The work steps outlined in the other sections of these standards and workflows help to address change with standardized, platform-independent tools that have proven themselves in practice. GESIS has been facing this challenge since 1960.
The Open Archival Information System (OAIS, ISO standard 14721) provides for three packages of data and documents. GESIS follows this logic.
- For the long-term digital preservation and publication of their data, data depositors assemble an information package from several objects, the so-called Submission Information Package (SIP). The SIP includes in particular the survey or data collection instrument as well as a methodological description of the data collection. The SIP is used by GESIS for the creation or update of one or more so-called Archival Information Packages (AIPs) and the associated descriptive information. The AIP is created together with the data depositors.
- A prerequisite for the creation of an AIP is a data input check. The AIP then essentially consists of three parts:
- The data and information to be backed up.
- Information required for interpretation:
- origin (provenance) information,
- references such as a Digital Object Identifer (DOI),
- information to protect against unauthorized changes (e.g. checksums),
- contextual information,
- and access rights information.
- Prepared versions of the data and documents as well as corresponding programs for data definition at GESIS.
- These are, for example, (commented) syntax files for SPSS or do-files for Stata.
- These establish the reference between original and archive versions.
- A Dissemination Information Package (DIP) is created from the AIP. This is made available to users via various GESIS services.

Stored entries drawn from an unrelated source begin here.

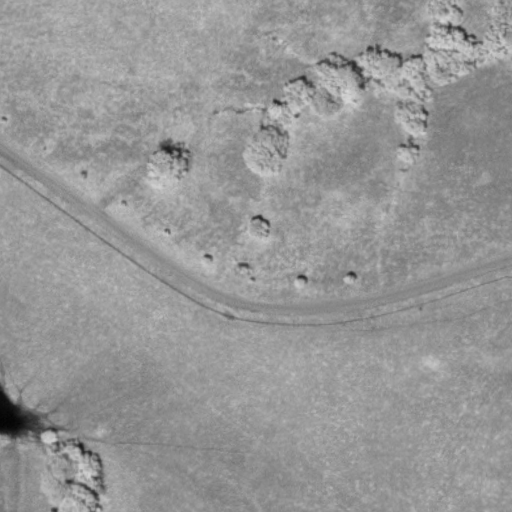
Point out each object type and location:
road: (235, 301)
road: (286, 491)
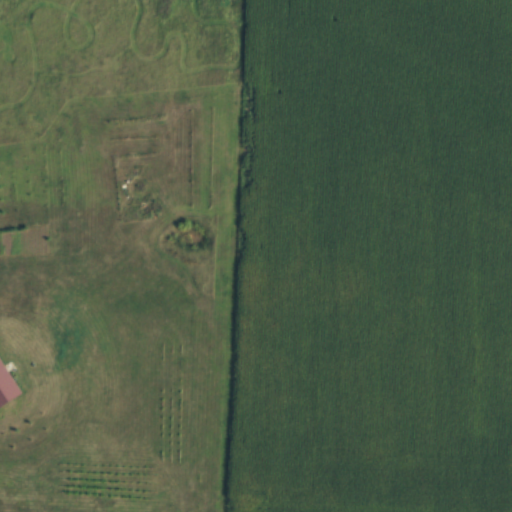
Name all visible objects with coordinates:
crop: (374, 258)
building: (8, 384)
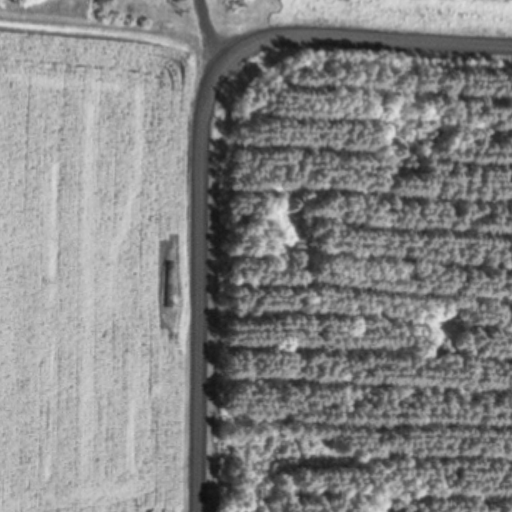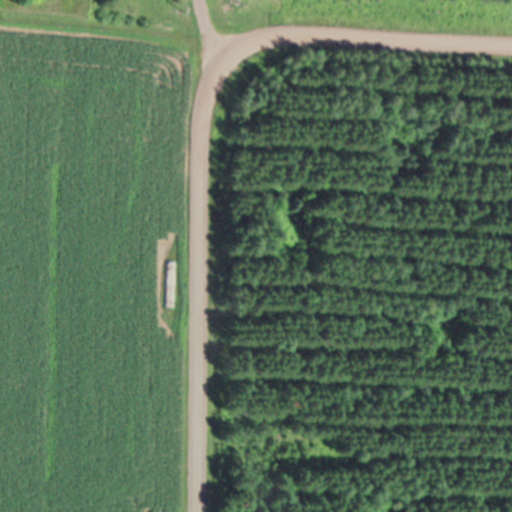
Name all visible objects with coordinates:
road: (203, 140)
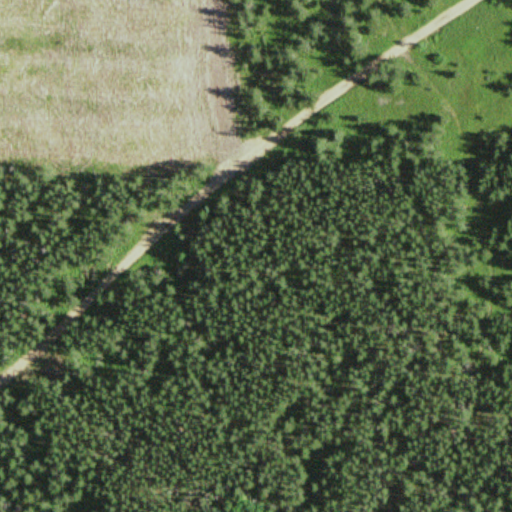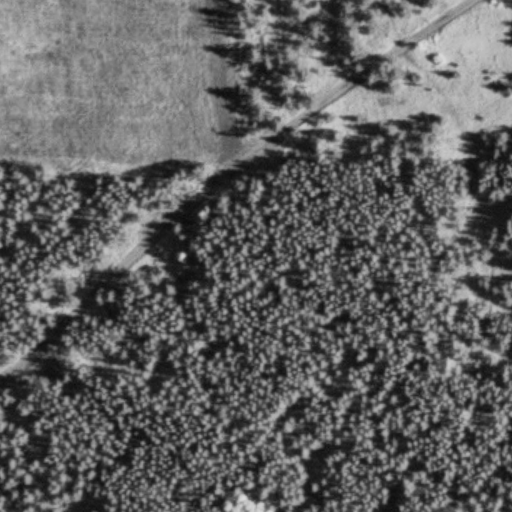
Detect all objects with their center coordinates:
road: (221, 178)
road: (409, 420)
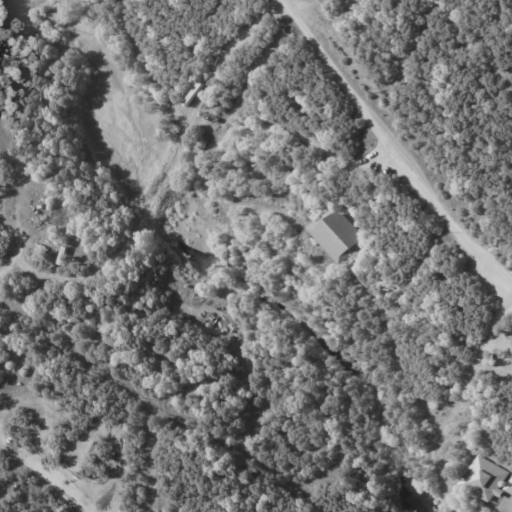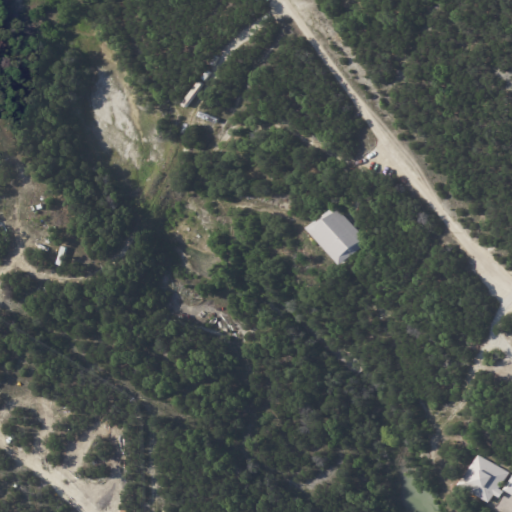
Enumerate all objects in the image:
road: (387, 150)
building: (335, 235)
building: (341, 236)
building: (485, 479)
building: (486, 480)
building: (509, 487)
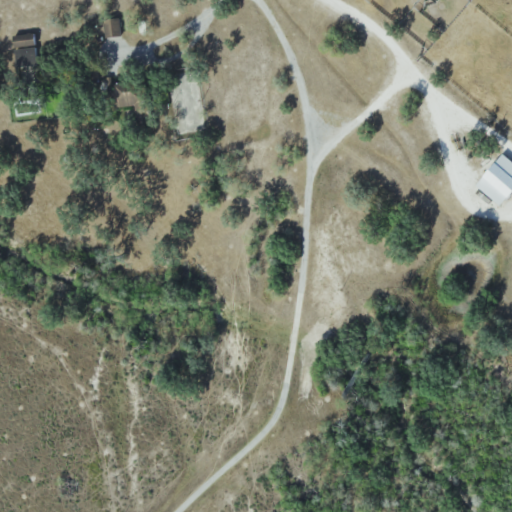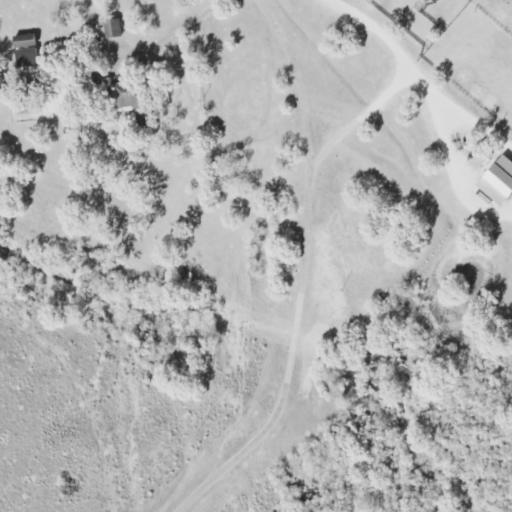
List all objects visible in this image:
building: (114, 28)
building: (27, 51)
road: (397, 81)
building: (132, 94)
building: (500, 181)
road: (304, 271)
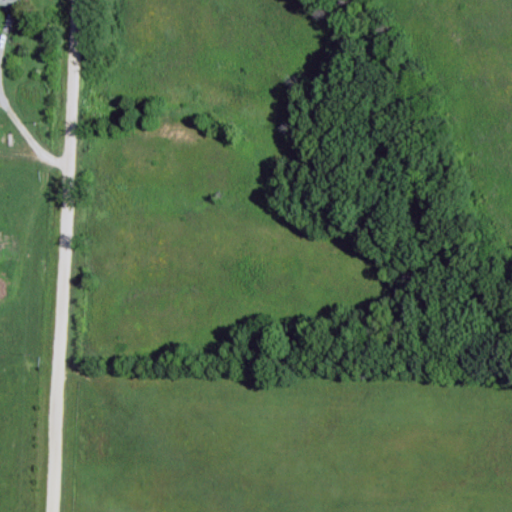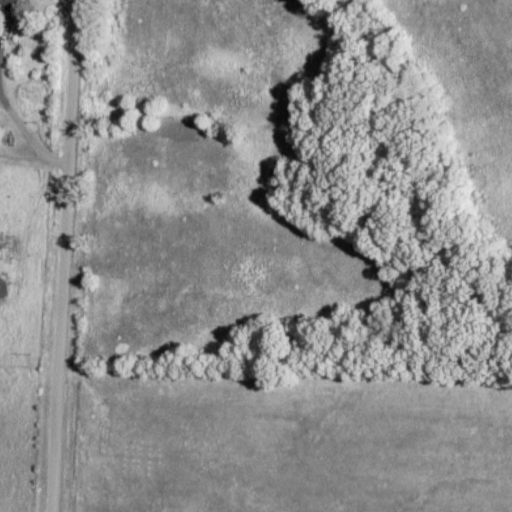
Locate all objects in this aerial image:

All delivered data is stored in the archiving system according to defined rules. Data archiving takes place along the life cycle of research data.
The archive system is subject to strict access rights. Only authorized employees are allowed to transfer objects eligible for long-term preservation to the digital archive or remove them from the archive.
The archive system has a file-based directory structure. The files are stored in defined directories according to certain rules and named according to a uniform scheme. The originals, i.e. the files supplied by the data depositor, are stored and preserved in their original form with the original file names. This procedure expresses the technical and logical relationships of the objects to each other.
In addition to the organizational and technical measures described, GESIS uses a modern and powerful IT infrastructure assuring physical preservation. This enables rapid recovery in the event of a disaster, among other things. The IT infrastructure includes the physical protection of data ('bitstream preservation') through regular backups, the backup of data on different types of storage media, redundant storage at different locations, and media migration.
A digital long-term archive is trustworthy if it can ensure the preservation of data over a long period of time in accordance with its goals and tasks and if its users, producers, operators, and partners trust it to do so.
Proof of the trustworthiness of digital archives is usually provided by certification and self-audit procedures.